General Motors Europe (GME) is launching a new, maintenance-free diesel particulate filter (DPF) system for its Vauxhall and Opel-branded cars, which needs no additives and is claimed to avoid other disadvantages of conventional systems.
Performance, fuel consumption and CO2 emissions remain at levels similar to operation without a filter thanks to an intelligent regeneration strategy.
The after-treatment system, including a pre-catalyst close to the engine and an oxidation catalyst, is designed to reduce all exhaust emissions, especially hydrocarbons (HC) and carbon monoxide (CO).
The DPF-system makes its production debut early next year on GME’s Vectra and [Vectra derivative] Signum lines with the new 1.9-litre CDTi Ecotec engine, which will be unveiled at the Frankfurt motor show in September.
The new diesel particulate filter consists of a honeycomb-like, ceramic core made of silicon carbide, perforated by microscopic channels.
Exhaust gases pass through the channel walls, on which the particulates collect and these must be burned off regularly, to prevent the filter from exceeding back-pressure limits.

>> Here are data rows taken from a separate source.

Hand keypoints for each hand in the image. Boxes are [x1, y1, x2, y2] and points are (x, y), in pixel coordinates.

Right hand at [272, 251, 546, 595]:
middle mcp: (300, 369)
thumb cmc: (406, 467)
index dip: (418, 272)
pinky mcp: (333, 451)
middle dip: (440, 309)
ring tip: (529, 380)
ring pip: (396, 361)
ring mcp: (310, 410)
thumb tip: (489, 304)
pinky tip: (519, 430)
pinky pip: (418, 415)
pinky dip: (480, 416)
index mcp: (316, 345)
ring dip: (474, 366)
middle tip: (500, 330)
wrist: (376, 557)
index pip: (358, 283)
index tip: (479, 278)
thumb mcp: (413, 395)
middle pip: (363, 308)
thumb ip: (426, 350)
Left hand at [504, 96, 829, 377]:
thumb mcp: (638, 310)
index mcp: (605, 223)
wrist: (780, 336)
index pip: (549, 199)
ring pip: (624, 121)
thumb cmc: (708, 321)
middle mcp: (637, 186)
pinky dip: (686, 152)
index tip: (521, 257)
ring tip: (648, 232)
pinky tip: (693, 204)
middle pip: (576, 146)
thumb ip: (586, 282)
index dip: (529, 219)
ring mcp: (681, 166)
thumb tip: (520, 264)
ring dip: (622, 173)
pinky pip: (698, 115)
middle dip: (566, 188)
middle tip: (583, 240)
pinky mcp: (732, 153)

But instead of using additives in the fuel for the regeneration process, GME has chosen to apply a precious metal coating to the filter substrata and inject additional quantities of fuel, to raise the exhaust temperature to the necessary 600 degrees Celsius.
This requires an injection system with flexibility under all engine-load conditions, since the system must operate not only under full-load, but also when the car is driven on short journeys.

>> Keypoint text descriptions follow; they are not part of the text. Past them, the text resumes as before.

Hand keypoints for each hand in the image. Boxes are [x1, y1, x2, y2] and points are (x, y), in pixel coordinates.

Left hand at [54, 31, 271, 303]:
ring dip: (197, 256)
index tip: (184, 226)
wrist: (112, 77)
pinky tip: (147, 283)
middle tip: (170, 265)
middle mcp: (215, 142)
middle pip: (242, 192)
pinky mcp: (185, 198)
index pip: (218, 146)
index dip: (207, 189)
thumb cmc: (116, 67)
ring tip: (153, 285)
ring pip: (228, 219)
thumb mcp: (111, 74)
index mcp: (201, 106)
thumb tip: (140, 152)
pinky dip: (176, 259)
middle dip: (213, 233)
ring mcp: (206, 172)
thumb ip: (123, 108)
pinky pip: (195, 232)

To meet these demands, GME will use the latest common rail direct-injection system that allows constant and precise control of the fuel-injection process (e.g. amount, pressure).
Another advantage of the system is that regeneration occurs at irregular intervals, according to the way the car is driven.
For instance, the combustion of the filtered particulates, and thus the additional injection of fuel, only takes place when the build-up of particulates has caused sufficient back pressure in the filter. Unnoticed by the driver, the process is controlled via pressure and temperature sensors in the DPF-unit.
Located between the pre-catalyst near the engine and the particulate filter is an oxidation catalytic converter under the floor, which reduces the HC and CO emissions with the help of the oxygen in the diesel emissions.
Oxides of nitrogen (NOx) emissions are also lowered to meet the Euro 4 standard which is due to come into force in 2006.